# Audio Books



## Knockagh (Mar 31, 2016)

Anyone inspired by the current push on audio books to dip the toe? Any audios I've bought have been great although I've only bought a small amount of the dramas never a full book. I have to say I'm tempted but with my addiction to limited eds I'm kinna at my budget. They are pretty expensive although I know there's a lot of work goes into them. I do fancy reliving the early heresy books at some stage and the Eisenhorn trilogy.


----------



## darkreever (Apr 3, 2008)

I've gotten ahold of a number of audio's over the years. Personally I have found them to be very hit and miss; there have been some stories that I thought I would love, but that ultimately ended up being far from the case.

Your right, some of the audio's are very expensive, between two and three times what most of their physical counterparts cost (or in the case of the Eisenhorn trilogy even more so.) So it really does come down to a matter of whether or not you want to commit to something like that. More than just the price though, you also have to keep in mind having these audio's gives specific voices to characters and they may contradict your own version. (This happened to me, listen to any audio of Corax. Thats the voice I thought Angron should have had, never the raven lord.)

Answering your question, nope I am no more inspired this month to buy audio's any more than I have been in the past. A slight price drop, and having a quick look through the site I really didn't see one or any deals, does not change the things I consider when it comes to audio's because it goes beyond price for me.


Now if something like the Eisenhorn audio's were bundled together at a decent price, then yeah that might sway me.

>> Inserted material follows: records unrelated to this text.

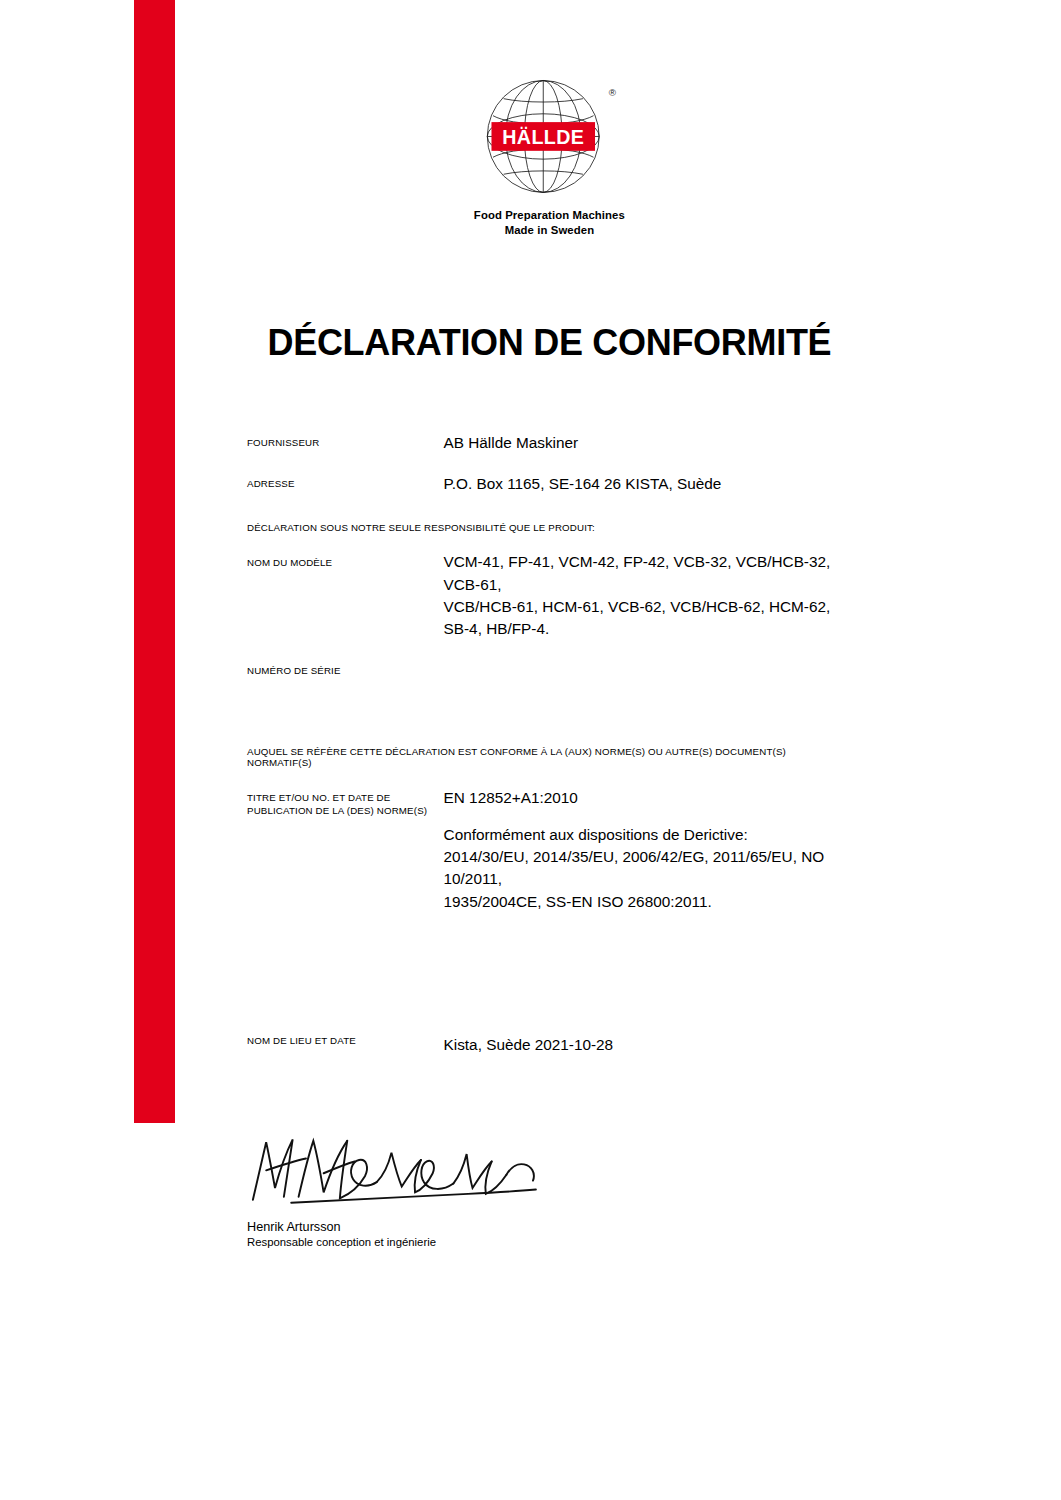® HÄLLDE
Food Preparation Machines
Made in Sweden
DÉCLARATION DE CONFORMITÉ
| FOURNISSEUR | AB Hällde Maskiner |
| ADRESSE | P.O. Box 1165, SE-164 26 KISTA, Suède |
| DÉCLARATION SOUS NOTRE SEULE RESPONSIBILITÉ QUE LE PRODUIT: |
| NOM DU MODÈLE | VCM-41, FP-41, VCM-42, FP-42, VCB-32, VCB/HCB-32, VCB-61, VCB/HCB-61, HCM-61, VCB-62, VCB/HCB-62, HCM-62, SB-4, HB/FP-4. |
| NUMÉRO DE SÉRIE | |
| AUQUEL SE RÉFÈRE CETTE DÉCLARATION EST CONFORME À LA (AUX) NORME(S) OU AUTRE(S) DOCUMENT(S) NORMATIF(S) |
| TITRE ET/OU NO. ET DATE DE PUBLICATION DE LA (DES) NORME(S) | EN 12852+A1:2010 Conformément aux dispositions de Derictive: 2014/30/EU, 2014/35/EU, 2006/42/EG, 2011/65/EU, NO 10/2011, 1935/2004CE, SS-EN ISO 26800:2011. |
| NOM DE LIEU ET DATE | Kista, Suède 2021-10-28 |
Henrik Artursson
Responsable conception et ingénierie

But I'd still avoid space marine battle audio's (mostly because I find the majority of space marine battle stories to be bad.)


----------



## Knockagh (Mar 31, 2016)

Never having 'reread' a book in audio format I hadn't considered the voices and accents changing character perception! That's definitely a valid point. Not sure I want to try eisenhorn now, it could turn into a Hobbit book/movie moment which we all want to avoid.
Space marine battles books aren't my cup of tea either I have only bought two one of which remains largely unread. I can't imagine them in audio it would just be a loop of noise and shouting slogans.
I still like the idea as certain times of the year I'm stuck behind a wheel doing a lot of driving, but i will see what comes along


----------



## Stephen74 (Oct 1, 2010)

I have just about all of the Heresy Books on Audio. A couple of anthologies and a couple of the recent ones i've not managed to get yet.

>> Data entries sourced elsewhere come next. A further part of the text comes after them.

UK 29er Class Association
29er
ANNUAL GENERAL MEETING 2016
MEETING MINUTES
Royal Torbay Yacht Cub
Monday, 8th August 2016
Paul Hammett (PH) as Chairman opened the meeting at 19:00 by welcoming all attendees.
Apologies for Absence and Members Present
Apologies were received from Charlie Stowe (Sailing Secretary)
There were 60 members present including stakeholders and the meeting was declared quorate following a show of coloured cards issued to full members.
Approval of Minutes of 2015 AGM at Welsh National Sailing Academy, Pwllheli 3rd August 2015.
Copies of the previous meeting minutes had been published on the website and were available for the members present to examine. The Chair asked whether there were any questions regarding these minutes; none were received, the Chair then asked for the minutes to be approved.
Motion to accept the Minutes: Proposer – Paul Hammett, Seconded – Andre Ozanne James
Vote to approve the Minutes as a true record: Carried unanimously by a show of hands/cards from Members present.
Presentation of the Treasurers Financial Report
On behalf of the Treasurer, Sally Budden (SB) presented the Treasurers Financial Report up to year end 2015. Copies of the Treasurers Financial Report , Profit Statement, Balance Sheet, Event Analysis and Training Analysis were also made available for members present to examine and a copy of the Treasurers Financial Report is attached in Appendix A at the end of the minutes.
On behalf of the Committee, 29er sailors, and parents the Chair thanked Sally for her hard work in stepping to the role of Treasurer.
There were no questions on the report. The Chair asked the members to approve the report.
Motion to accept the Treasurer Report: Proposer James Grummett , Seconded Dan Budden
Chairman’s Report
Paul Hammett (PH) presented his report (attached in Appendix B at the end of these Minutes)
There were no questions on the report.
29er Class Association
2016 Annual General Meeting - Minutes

The price is a joke. Absolute outright theft in comparison to other audiobooks. I can pick up a Reacher audiobook for less than £20. I'm not paying £30 for the very hit and miss quality of BL writers. 

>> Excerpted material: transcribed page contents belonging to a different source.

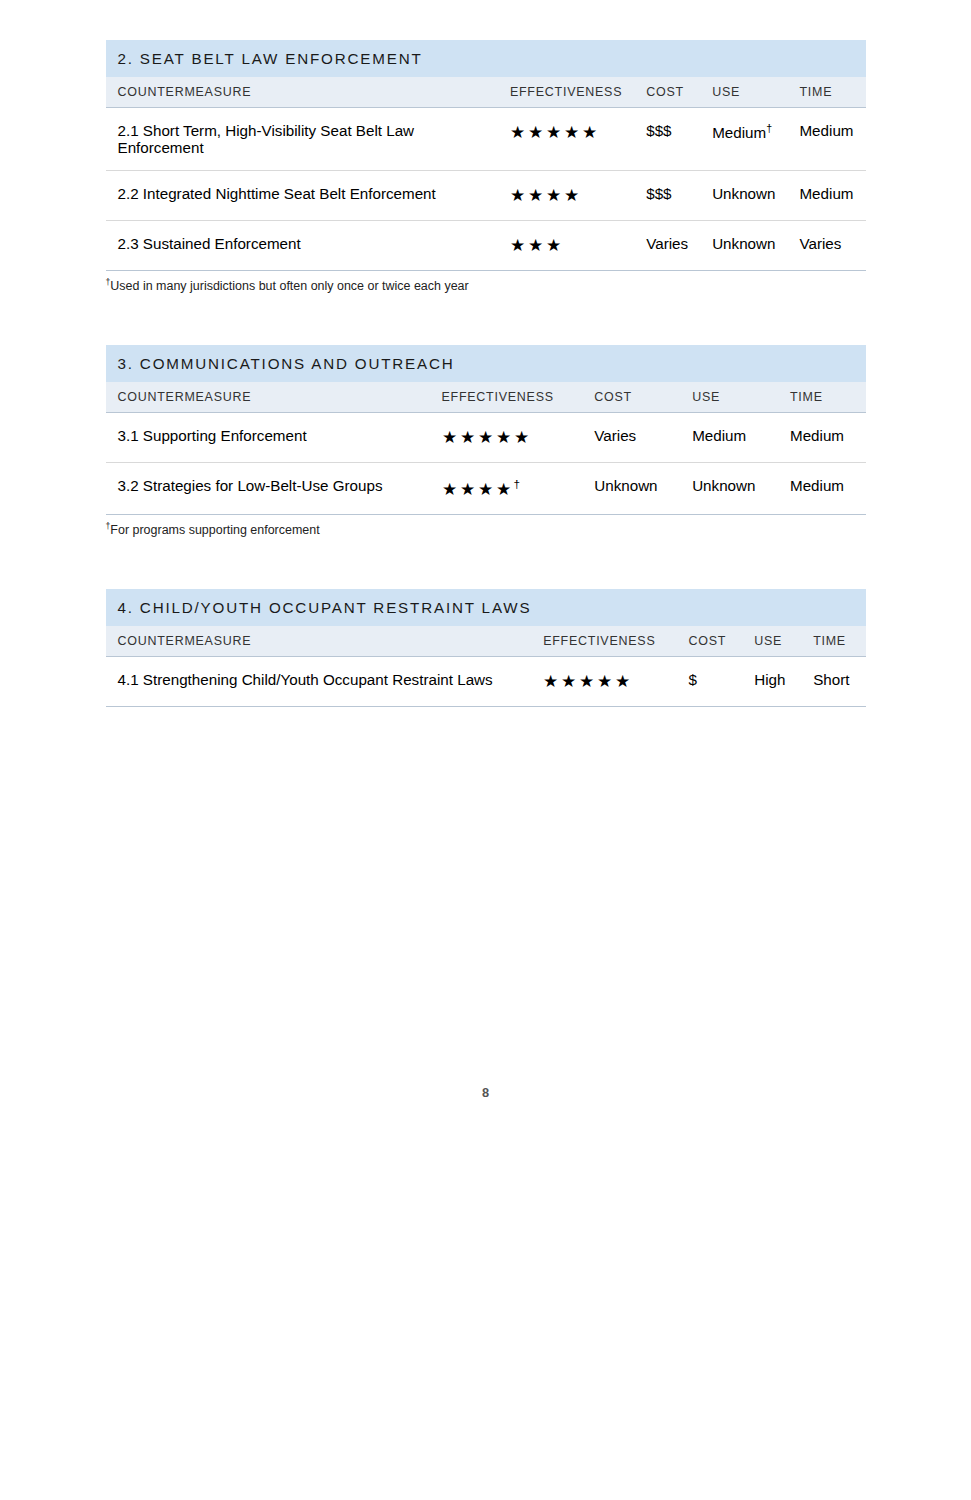2. SEAT BELT LAW ENFORCEMENT
| COUNTERMEASURE | EFFECTIVENESS | COST | USE | TIME |
| --- | --- | --- | --- | --- |
| 2.1 Short Term, High-Visibility Seat Belt Law Enforcement | ★★★★★ | $$$ | Medium † | Medium |
| 2.2 Integrated Nighttime Seat Belt Enforcement | ★★★★ | $$$ | Unknown | Medium |
| 2.3 Sustained Enforcement | ★★★ | Varies | Unknown | Varies |
†Used in many jurisdictions but often only once or twice each year
3. COMMUNICATIONS AND OUTREACH
| COUNTERMEASURE | EFFECTIVENESS | COST | USE | TIME |
| --- | --- | --- | --- | --- |
| 3.1 Supporting Enforcement | ★★★★★ | Varies | Medium | Medium |
| 3.2 Strategies for Low-Belt-Use Groups | ★★★★ † | Unknown | Unknown | Medium |
†For programs supporting enforcement
4. CHILD/YOUTH OCCUPANT RESTRAINT LAWS
| COUNTERMEASURE | EFFECTIVENESS | COST | USE | TIME |
| --- | --- | --- | --- | --- |
| 4.1 Strengthening Child/Youth Occupant Restraint Laws | ★★★★★ | $ | High | Short |
8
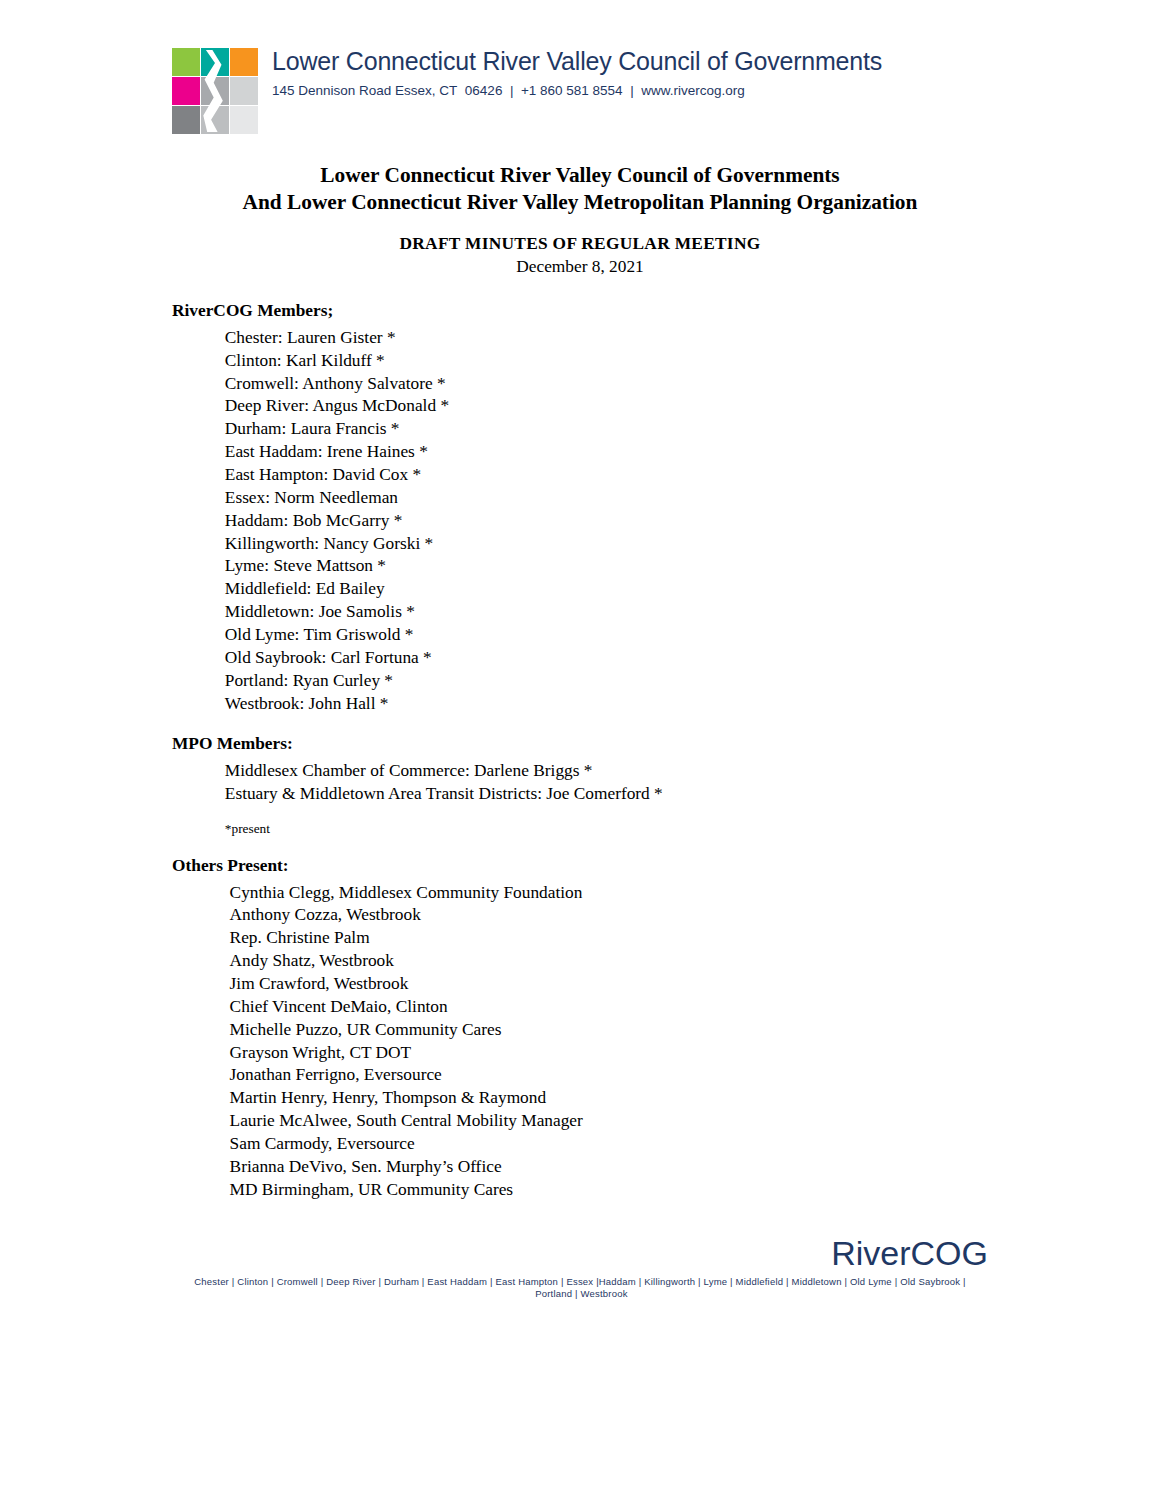Lower Connecticut River Valley Council of Governments
145 Dennison Road Essex, CT 06426 | +1 860 581 8554 | www.rivercog.org
Lower Connecticut River Valley Council of Governments
And Lower Connecticut River Valley Metropolitan Planning Organization
DRAFT MINUTES OF REGULAR MEETING
December 8, 2021
RiverCOG Members;
Chester: Lauren Gister *
Clinton: Karl Kilduff *
Cromwell: Anthony Salvatore *
Deep River: Angus McDonald *
Durham: Laura Francis *
East Haddam: Irene Haines *
East Hampton: David Cox *
Essex: Norm Needleman
Haddam: Bob McGarry *
Killingworth: Nancy Gorski *
Lyme: Steve Mattson *
Middlefield: Ed Bailey
Middletown: Joe Samolis *
Old Lyme: Tim Griswold *
Old Saybrook: Carl Fortuna *
Portland: Ryan Curley *
Westbrook: John Hall *
MPO Members:
Middlesex Chamber of Commerce: Darlene Briggs *
Estuary & Middletown Area Transit Districts: Joe Comerford *
*present
Others Present:
Cynthia Clegg, Middlesex Community Foundation
Anthony Cozza, Westbrook
Rep. Christine Palm
Andy Shatz, Westbrook
Jim Crawford, Westbrook
Chief Vincent DeMaio, Clinton
Michelle Puzzo, UR Community Cares
Grayson Wright, CT DOT
Jonathan Ferrigno, Eversource
Martin Henry, Henry, Thompson & Raymond
Laurie McAlwee, South Central Mobility Manager
Sam Carmody, Eversource
Brianna DeVivo, Sen. Murphy’s Office
MD Birmingham, UR Community Cares
River COG
Chester | Clinton | Cromwell | Deep River | Durham | East Haddam | East Hampton | Essex |Haddam | Killingworth | Lyme | Middlefield | Middletown | Old Lyme | Old Saybrook | Portland | Westbrook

The novels are not like the dramas at all. You wont get multiple voice actors or background sound effects. Just one voice actor, doing all the voices themselves. And they generally do a very good job. Though someone somewhere calls Roboute Gullieman Rowboat goolieman which almost caused me to crash the car. 


I dont know if BL does the unabridged Heresy books 1,2+3. They never used to after doing a limited edition release of them. I heard one of the abridged versions and it was shockingly short by comparison. I mnaged to get unabridged copies and books 1+2+3+Flight of the Eisenstein have been put onto USB drive and are fantastic to listen to in the car.

If you just want to try one, the best one, by far, is Know no Fear. Because of the way its written it sounds utterly fantastic when read out.


----------



## Knockagh (Mar 31, 2016)

Have to admit I didn't get around to buying any. The recent daily series has me interested though. But as you say it's on the expensive side for what it is.


----------



## Spoticus (Apr 18, 2017)

I will concur with the hit or miss quality of the audio books. You have to be careful with the money that you put into them. I have bought quite a few of $20 ones and am generally comfortable with the quality. I do not have the budget to purchase one that is more expensive than that.

They make great listening for the car or while painting. I have listened to a few of the HH novels, and they are not bad at all. I would always go after the unabridged audio books if I had a choice and I wanted to go through HH that way.


----------



## Stephen74 (Oct 1, 2010)

Listening to Angels of Caliban at the moment. Never have been a Gav Thorpe fan. This is probably the best i've heard him do and its still shite. Started off well then just tailed off in to drivel and his usual rock/fero/plascrete fteish.


----------